“Curvy. Thick. Brick house. Bootylicious. Voluptuous. Phat. These are some of the words commonly used to describe black women’s bodies, but rarely do we hear about black folks’ complicated relationship with food.”

These are the words of Clutch’s talented editor Britini Danielle, who posted a video from the thought-provoking Black Folks Don’t … series. This particular episode tackles the taboo issue of black folks and eating disorders.

Self-medicating with food is definitely an issue in all communities, especially in a society that subsidizes all the cheap, tasty salt-fat-sugar combinations, but — and there is a large “but” (no pun intended) — we are hearing the same discourse concerning eating disorders that perpetuates the myth of the weak woman that falls victim to a ever-encroaching white standard of beauty. (In the piece, apparently, the term “African-American” was an euphemism for black girls, as not one man admitted or was featured as suffering or recovering from an eating disorder.)

As we continue to exclude the myriad of differences and experiences in each eating disorder case for a more easily digested model, the roots of the problem will stay simplistic — “oh, I hung out with white people too much,” or my favorite, “we eat too much soul food.”  This allows our cultural dialogue to be reactive instead of proactive.

No one broaches the subject of black psychology from a non-scientific or scholarly standpoint. Most black folks who will watch this type of video have already heard or read about W.E.B. DuBois’ groundbreaking theory of double consciousness, but when are we going to ask if our minds are inherently programmed for destructive, suicidal behavior? For heaven’s sake, we live under the constant, imminent threat of nuclear war: this proves without a shadow of a doubt humans are intrinsically psychotic on some level.

Additionally, as long as black folks dismiss that the importation of cheap, legal consumerist ideologies in the form of fast-food diners and bargain-based material depots bludgeons the fabric of black culture and communities, regardless of class or rural area or cityscape, we will continue to witness the disappearance of effective methods to stop the institutional assaults on our collective body.

Well, enough of my rant. Take a look at the video and tell us what you think.

Black Folk Don’t: Have Eating Disorders from NBPC on Vimeo.

around the web


  1. For too long this has been an issue ignored by the black community. People often associate an eating disorder with a “skinny” body, which is so not the case. Often times, even bulimi white women have a “normal” size body, and eat in front of others, which leads to people not questioning their eating/food behavior. The problem is there is a wide range of eating disoders including binge-eating, purging, overeating, disordered eating, anorexia, etc. Psychologists and treatment professional don’t even have names for the different ways in which eating disorders manifest themselves. I am someone who has sought different methods of help for eating habits and have become friends with plenty of whomen, white, black, asian etc. who are overweight, normal sized, or even skinny, who deal with issues with binging, purging, overeating, undereating and more. You don’t know by looking at someone what happens behind closed doors and I really wish we could finally move past the black people don’t get eating disorders mentality because it is simply false and keeps people suffering in silence.

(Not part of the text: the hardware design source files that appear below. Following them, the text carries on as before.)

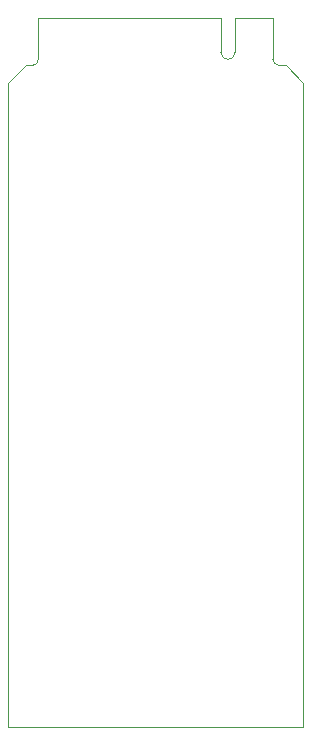
<source format=gbr>
%TF.GenerationSoftware,KiCad,Pcbnew,7.0.5*%
%TF.CreationDate,2023-08-28T16:59:48-05:00*%
%TF.ProjectId,Chimera_0002_thea,4368696d-6572-4615-9f30-3030325f7468,rev?*%
%TF.SameCoordinates,Original*%
%TF.FileFunction,Profile,NP*%
%FSLAX46Y46*%
G04 Gerber Fmt 4.6, Leading zero omitted, Abs format (unit mm)*
G04 Created by KiCad (PCBNEW 7.0.5) date 2023-08-28 16:59:48*
%MOMM*%
%LPD*%
G01*
G04 APERTURE LIST*
%TA.AperFunction,Profile*%
%ADD10C,0.100000*%
%TD*%
%TA.AperFunction,Profile*%
%ADD11C,0.050000*%
%TD*%
G04 APERTURE END LIST*
D10*
X125000000Y-149900000D02*
X125000000Y-95400000D01*
X123500000Y-93900000D02*
X125000000Y-95400000D01*
X125000000Y-149900000D02*
X100000000Y-149900000D01*
X100000000Y-149900000D02*
X100000000Y-95400000D01*
X101500000Y-93900000D02*
X100000000Y-95400000D01*
D11*
%TO.C,U2*%
X123500000Y-93900000D02*
X122925000Y-93900000D01*
X122425000Y-93400000D02*
X122425000Y-89900000D01*
X122425000Y-89900000D02*
X119225000Y-89900000D01*
X119225000Y-89900000D02*
X119225000Y-92800000D01*
X118025000Y-92800000D02*
X118025000Y-89900000D01*
X118025000Y-89900000D02*
X112500000Y-89900000D01*
X112500000Y-89900000D02*
X102575000Y-89900000D01*
X102575000Y-89900000D02*
X102575000Y-93400000D01*
X102075000Y-93900000D02*
X101500000Y-93900000D01*
X122425000Y-93400000D02*
G75*
G03*
X122925000Y-93900000I500001J1D01*
G01*
X118025000Y-92800000D02*
G75*
G03*
X119225000Y-92800000I600000J0D01*
G01*
X102075000Y-93900000D02*
G75*
G03*
X102575000Y-93400000I0J500000D01*
G01*
%TD*%
M02*

</source>
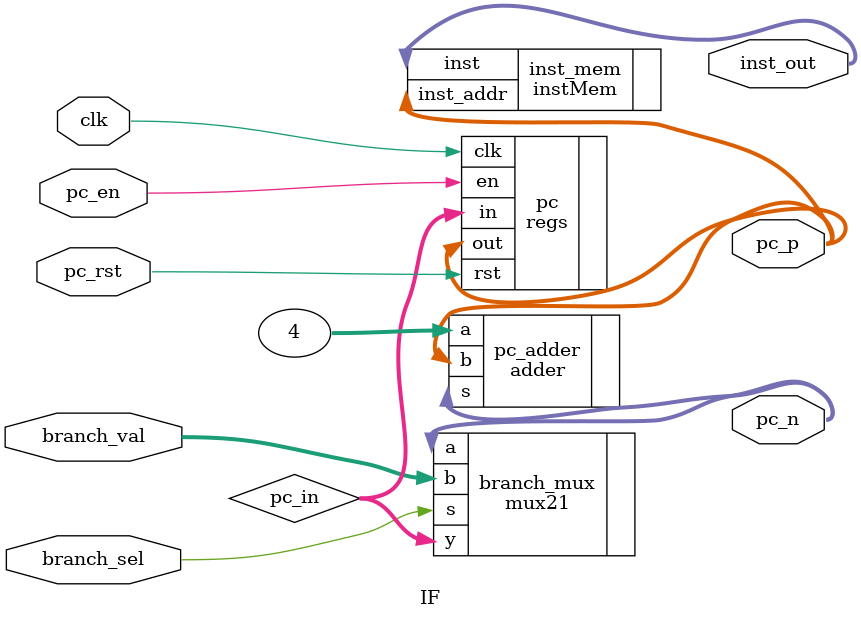
<source format=sv>
module IF(pc_rst, clk, branch_sel, branch_val, pc_p, pc_n, inst_out, pc_en);
	input logic pc_rst, clk, branch_sel, pc_en;
	input logic [31:0] branch_val;
	output logic [31:0] pc_p, pc_n, inst_out;
	logic [31:0] pc_in;
	adder    #(32)           pc_adder (.a(32'd4), .b(pc_p), .s(pc_n)); 
	instMem  #(32, 32, 512)  inst_mem (.inst_addr(pc_p), .inst(inst_out));
	mux21    #(32)           branch_mux(.a(pc_n), .b(branch_val), .s(branch_sel), .y(pc_in));
	regs     #(32)           pc(.clk(clk), .rst(pc_rst), .in(pc_in), .out(pc_p), .en(pc_en));
endmodule

</source>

  2. eating disorders are so misunderstood because the people who are going through it have a hard time articulating what they are feeling and why and how they got to that point.

  3. If you have not already, please check out the release of Byron Hurt’s newest documentary “Soul Food Junkies”. He explores whether or not black folk have addictions to soul food, questions why, even though most of us know that post-industrial soul food is not good for us we do it anyway. He talks about his father being incredibly traumatized by a horrific event that happened and how his father used food as a comfort to deal with a trauma. his father was overweight for a very long time and eventually died from pancreatic cancer.

    Queen Afua , a black raw foods vegan, has hinted that black women have ‘disordered eating’ (overeating of junk food or just ‘bad food’) to deal with the legacies of racialized colonialism (racism, normative whiteness, etc) that have never been remedied at the structural level in the USA. Check out her stuff.

    Thanks Shane.

  4. Oh, and the last chapter of Doris Witt’s book “Black Hunger” also talks about black women ‘over-eating’ to deal with the pain, stress, and discomfort of sexism, classism, and racism. The chapter “How Mama STarted to get Large: Eating Disorders, Fetal Rights, and Black Female Appetite.”

  5. How LOOOOOONG?? Seriously how often and how much longer are we going to continue to lump and dump us all in. It’s like our big dirty secret we are ashamed and believe in stereotyping. You don’t know me and the term “Black Folks” doesn’t mean anything. I’m not your Auntie Netta and you aren’t my Madea. I don’t have any Ma-dears this isn’t a family reunion. Who are you really talking about specifically? Try to reach them with some respect. So done with these black shame blog title gimmicks.

  6. I need a drink after this article. My 1 year old destroys everything he can get his hands on so there is something to this argument but I would like you to flesh it out some more, see where it takes you. Interesting post to say the least

  7. The first thing we need to get rid of is the idea that skinny=anorexia. That you can’t be any bigger than a twig to have an ED….and ED is an unhealthy feeling towards food.